**ESERCIZI DA SVOLGERE**.
[A] Nel testo su C'era una volta una bambina, riporta il brano che comincia con "Insomma, non parla" e termina con "parte della sua.", sostituendo "immagini" con "illustrazioni".
[B] Secondo il testo su C'era una volta una bambina, quali due elementi sono veri e propri personaggi della storia?

**TESTO DA LEGGERE**.
================================

Joanna Concejo, schizzo per la copertina di C'era una volta una bambina. |
Un giorno, qualche mese fa, su facebook, Valentina Guastini mi ha taggato in un post in cui scriveva di C'era una volta una bambina e diceva così:
Giovanna ho comprato questo libro a maggio e l'ho già letto 3 volte. Ogni volta scopro qualcosa di diverso. Sarà un caso dettato dal fatto che ero propensa e suscettibile, reduce da una "notte dei libri insonni" con relativa discussione di quanto sia bello giocare con la paura. Ma questo libro è un horror! Non riuscirò più a guardarlo con gli stessi occhi fatati di quando l'ho acquistato. È una meraviglia mutante. Magari è tutto un film della mia mente, ma ieri sera io e mia figlia Ada (10 anni mezzo), ci siamo guardate, e ci si è accesa la stessa scintilla. Che non scioglieva la matassa delle nostre domande, ma coglieva un brivido comune. Lei non ha voluto il libro in camera per la notte (ma più come gesto eclatante in sostituzione di parole: “Ho capito quello che hai capito tu"); io l'ho voluto sotto al cuscino. Aiutaci... un aiutino... un indizietto...
Ps: Di a quel pettirosso di scappare, attenta a te.
Ada lo rilegge per l'ennesima volta, aggiungendo: “Il lupo scompare dalla foto, ma nella foto accanto è un uomo o una donna seduto su un tronco? Nelle foto appese è rappresentato quello che succede da altre angolazioni. E perché la nonna si fa bella per il cacciatore? È lui il nonno? È casa sua quella con tutte le teste? E chi uccidono? La figlia?...
Insomma, non parla d'altro!
- che il testo è nato in stretta correlazione con le immagini (per sapere in che modo è stato scritto, potete leggere qui) e senza queste letteralmente non ci sarebbe stato;
- che le immagini con grande precisione raccontano la storia e pertanto i dettagli hanno importanza narrativa;
- che le fiabe hanno la forma dei destini che raccontano, e questi sono disegnati dalle relazioni dei personaggi;
- che in questo libro dentro le immagini vi sono rappresentate altre immagini e queste testimoniano che una storia è costruita da un tessuto fatto di altre storie, storie che fanno parte delle vite dei personaggi esattamente come la storia che il lettore legge fa parte della sua.
Come ho già spiegato durante alcuni incontri sul libro, la casa e il bosco in questa storia sono due veri e propri personaggi.
È vero che in questa storia manca il personaggio della madre, che in molte versioni di Cappuccetto Rosso appare all'inizio della trama. Tuttavia anche in queste versioni, la mamma è un personaggio irrilevante che ha l'unica funzione di far partire la vicenda, creando il presupposto dell'infrazione che spingerà la bambina a correre un pericolo.
La mia versione parte dal presupposto che il lettore che la leggerà conosca già la storia di Cappuccetto Rosso, magari anche in diverse declinazioni: quella dei Grimm, quella di Perrault, quella di Calvino della tradizione popolare italiana, fino alle più recenti. Si tratta di una storia molto famosa, che nel mio testo viene chiamata la storia dell'“attenta, attenta a te”.

================================

**DATI FORNITI**.
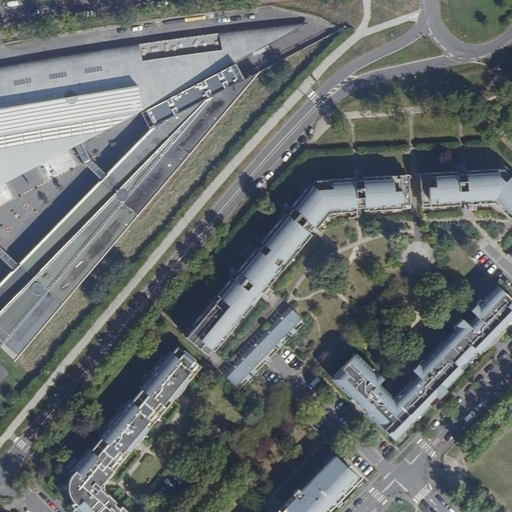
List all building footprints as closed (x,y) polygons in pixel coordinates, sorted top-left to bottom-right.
[(0,133),(47,126),(141,110),(180,90),(238,59),(295,29),(265,33),(204,40),(181,44),(94,56),(22,69),(0,72),(0,133)] [(248,78),(238,59),(180,90),(141,110),(150,129),(194,106),(223,91),(245,79),(248,78)] [(498,74),(504,69),(498,63),(493,69),(498,74)] [(14,360),(15,360),(34,337),(65,300),(98,261),(128,226),(158,191),(191,151),(219,119),(222,116),(259,72),(248,78),(245,79),(223,91),(194,106),(150,129),(121,159),(94,186),(74,207),(54,226),(16,266),(0,282),(0,340),(2,343),(0,345),(0,346),(3,343),(18,355),(14,360)] [(0,183),(141,110),(47,126),(0,133),(0,183)] [(510,213),(511,216),(511,215),(511,173),(506,168),(504,170),(502,168),(466,171),(466,166),(457,167),(457,171),(426,173),(426,176),(420,176),(422,204),(429,203),(429,207),(460,205),(460,201),(467,201),(468,210),(476,210),(476,204),(494,202),(507,216),(510,213)] [(285,262),(287,264),(312,234),(309,232),(314,226),(321,233),(326,226),(322,223),(333,209),(338,212),(349,212),(349,218),(357,217),(356,208),(364,207),(364,211),(403,208),(402,205),(410,204),(408,177),(401,178),(400,175),(363,177),(363,173),(354,173),(354,178),(316,180),(317,188),(316,188),(313,185),(308,191),(306,189),(291,207),(288,203),(282,210),(285,213),(261,242),(264,244),(254,255),(252,253),(237,271),(234,268),(228,275),(231,278),(212,301),(214,303),(210,308),(208,306),(188,329),(197,336),(196,337),(205,345),(206,344),(211,349),(216,343),(219,345),(233,328),(231,326),(240,314),(243,317),(258,299),(255,296),(260,290),(267,297),(273,291),(268,287),(278,275),(275,273),(280,267),(285,262)] [(511,299),(498,285),(483,300),(481,299),(470,309),(482,321),(479,325),(475,321),(473,320),(472,320),(470,321),(467,324),(462,318),(453,328),(456,331),(445,341),(466,361),(476,350),(479,353),(487,344),(489,346),(490,345),(491,343),(492,340),(489,337),(494,333),(495,335),(511,320),(511,319),(511,299)] [(290,307),(224,375),(239,389),(305,322),(290,307)] [(445,341),(444,340),(424,361),(422,359),(418,362),(420,364),(413,371),(424,381),(420,384),(419,383),(418,381),(416,380),(412,380),(394,399),(414,419),(429,403),(431,405),(432,404),(434,402),(434,400),(431,397),(435,392),(438,395),(462,370),(460,367),(466,361),(445,341)] [(128,511),(122,506),(120,508),(114,503),(116,501),(107,493),(107,494),(99,487),(100,486),(99,485),(106,478),(107,478),(114,470),(111,468),(122,454),(125,457),(154,422),(151,419),(162,406),(166,408),(195,373),(192,371),(198,364),(177,347),(172,353),(170,351),(139,387),(142,389),(132,401),(129,399),(99,436),(101,438),(91,450),(89,448),(72,467),(75,470),(72,474),(70,478),(68,483),(68,489),(69,493),(70,497),(74,502),(77,504),(75,508),(79,511),(128,511)] [(394,399),(385,391),(384,389),(382,388),(380,388),(380,389),(379,389),(379,390),(375,393),(372,389),(377,383),(382,379),(376,374),(377,372),(373,367),(371,369),(356,354),(334,376),(344,386),(342,389),(351,398),(357,404),(360,402),(364,406),(363,408),(362,408),(362,409),(362,410),(362,411),(362,412),(363,412),(365,415),(367,413),(388,434),(390,431),(396,437),(414,419),(394,399)] [(420,364),(418,362),(412,369),(413,371),(420,364)] [(201,366),(198,364),(192,371),(195,373),(201,366)] [(332,379),(342,389),(344,386),(334,376),(332,379)] [(380,388),(377,383),(372,389),(375,393),(379,390),(379,389),(380,389),(380,388)] [(356,406),(363,412),(362,412),(362,411),(362,410),(362,409),(362,408),(363,408),(364,406),(360,402),(357,404),(356,406)] [(151,419),(154,422),(166,408),(162,406),(151,419)] [(394,439),(396,437),(390,431),(388,434),(394,439)] [(111,468),(114,470),(125,457),(122,454),(111,468)] [(295,496),(285,507),(290,511),(321,511),(332,501),(335,504),(339,499),(337,496),(352,481),(354,483),(359,478),(335,455),(300,491),(298,488),(292,494),(295,496)]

================================

**ELENCO DELLE RISPOSTE**.
[A]
Insomma, non parla d'altro!
- che il testo è nato in stretta correlazione con le illustrazioni (per sapere in che modo è stato scritto, potete leggere qui) e senza queste letteralmente non ci sarebbe stato;
- che le illustrazioni con grande precisione raccontano la storia e pertanto i dettagli hanno importanza narrativa;
- che le fiabe hanno la forma dei destini che raccontano, e questi sono disegnati dalle relazioni dei personaggi;
- che in questo libro dentro le illustrazioni vi sono rappresentate altre illustrazioni e queste testimoniano che una storia è costruita da un tessuto fatto di altre storie, storie che fanno parte delle vite dei personaggi esattamente come la storia che il lettore legge fa parte della sua.

[B] La casa e il bosco.